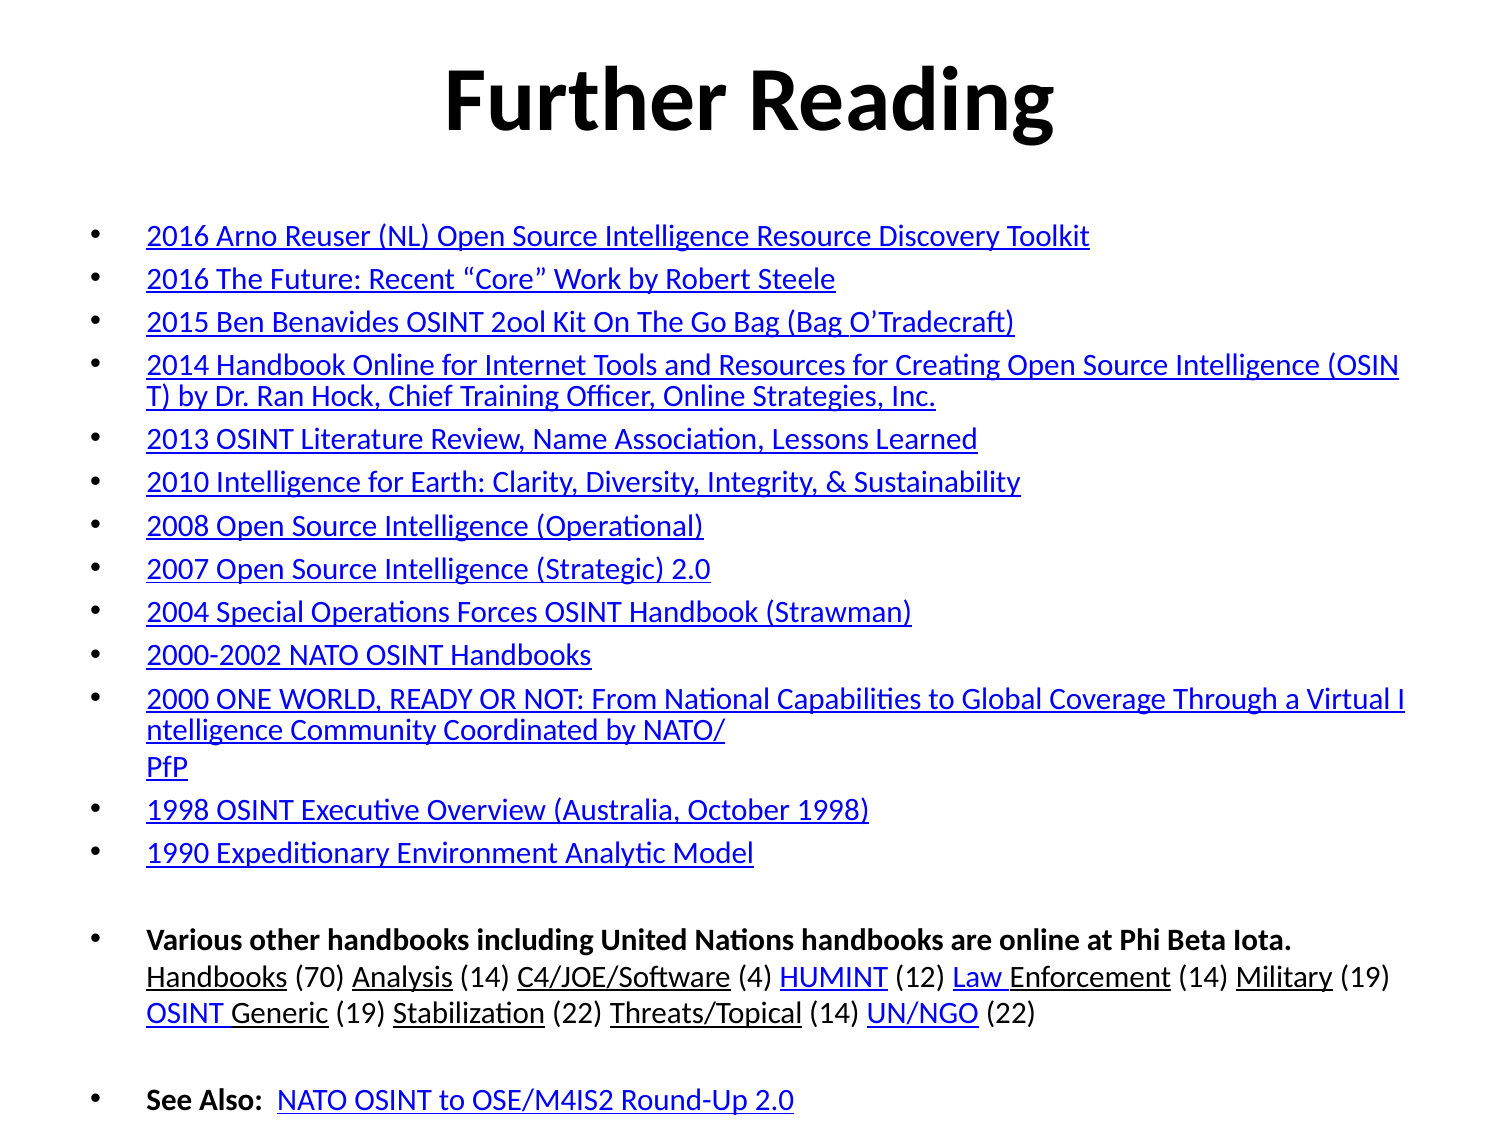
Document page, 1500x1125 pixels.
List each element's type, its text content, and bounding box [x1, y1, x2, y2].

list 2016 Arno Reuser (NL) Open Source Intelligence Resource Discovery Toolkit 2016 The Future: Recent “Core” Work by Robert Steele 2015 Ben Benavides OSINT 2ool Kit On The Go Bag (Bag O’Tradecraft) 2014 Handbook Online for Internet Tools and Resources for Creating Open Source Intelligence (OSINT) by Dr. Ran Hock, Chief Training Officer, Online Strategies, Inc. 2013 OSINT Literature Review, Name Association, Lessons Learned 2010 Intelligence for Earth: Clarity, Diversity, Integrity, & Sustainability 2008 Open Source Intelligence (Operational) 2007 Open Source Intelligence (Strategic) 2.0 2004 Special Operations Forces OSINT Handbook (Strawman) 2000-2002 NATO OSINT Handbooks 2000 ONE WORLD, READY OR NOT: From National Capabilities to Global Coverage Through a Virtual Intelligence Community Coordinated by NATO/PfP 1998 OSINT Executive Overview (Australia, October 1998) 1990 Expeditionary Environment Analytic Model Various other handbooks including United Nations handbooks are online at Phi Beta Iota. Handbooks (70) Analysis (14) C4/JOE/Software (4) HUMINT (12) Law Enforcement (14) Military (19) OSINT Generic (19) Stabilization (22) Threats/Topical (14) UN/NGO (22) See Also: NATO OSINT to OSE/M4IS2 Round-Up 2.0 [75, 207, 1425, 1063]
title Further Reading [75, 0, 1425, 188]
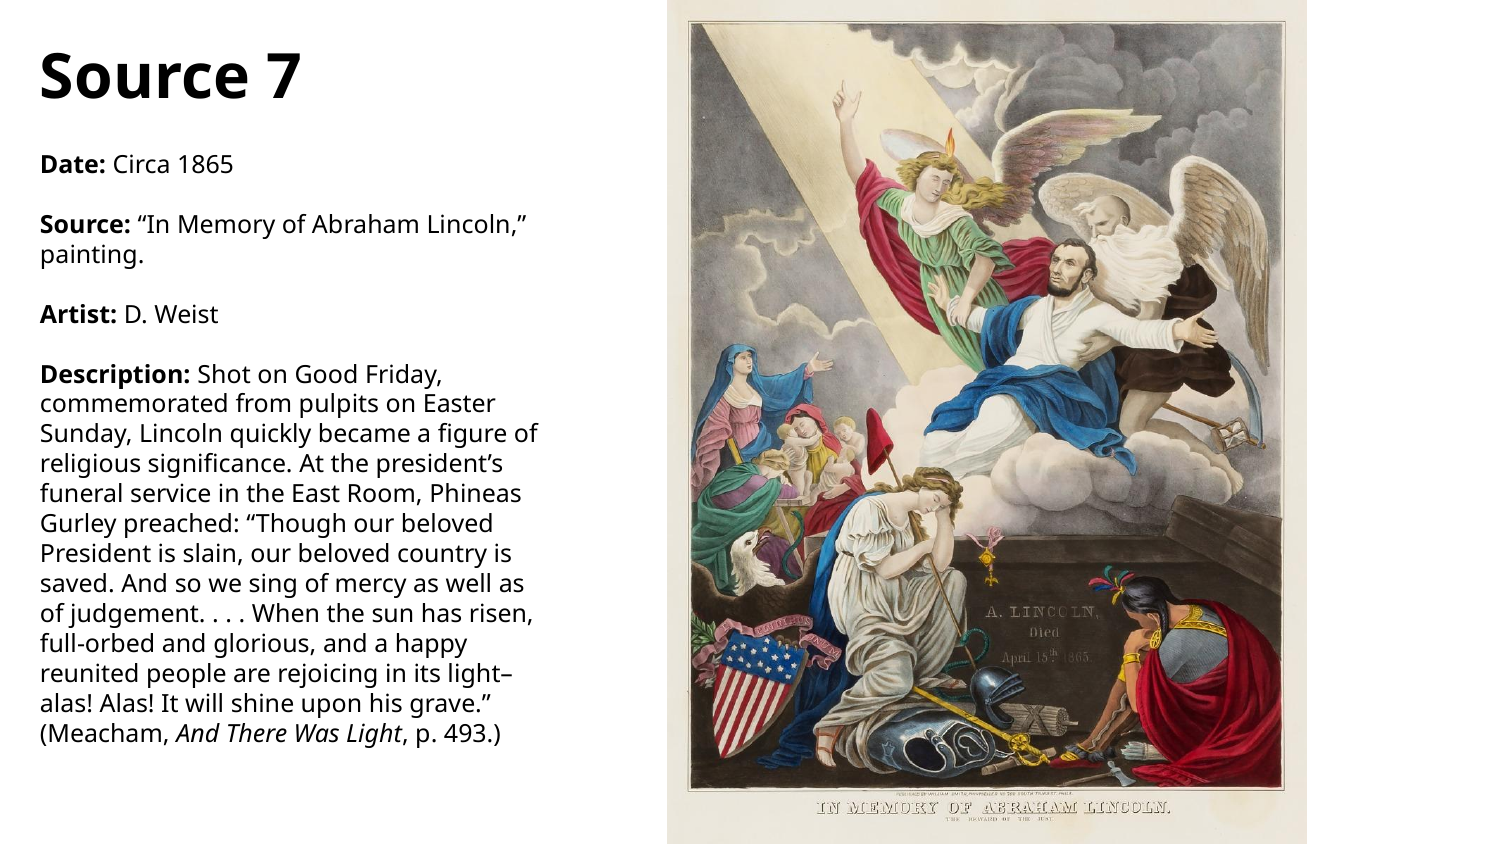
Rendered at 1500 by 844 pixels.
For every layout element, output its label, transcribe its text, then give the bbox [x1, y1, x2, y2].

picture [667, 0, 1307, 844]
text_box Source 7 Date: Circa 1865 Source: “In Memory of Abraham Lincoln,” painting. Artist: D. Weist Description: Shot on Good Friday, commemorated from pulpits on Easter Sunday, Lincoln quickly became a figure of religious significance. At the president’s funeral service in the East Room, Phineas Gurley preached: “Though our beloved President is slain, our beloved country is saved. And so we sing of mercy as well as of judgement. . . . When the sun has risen, full-orbed and glorious, and a happy reunited people are rejoicing in its light–alas! Alas! It will shine upon his grave.” (Meacham, And There Was Light, p. 493.) [24, 21, 562, 749]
-=-=-=-=-
How to complete this task:
Gather up the lines containing the word "pixels" from these records and copy them.

Task answer:
Document page, 1500x1125 pixels.
Rendered at 1500 by 844 pixels.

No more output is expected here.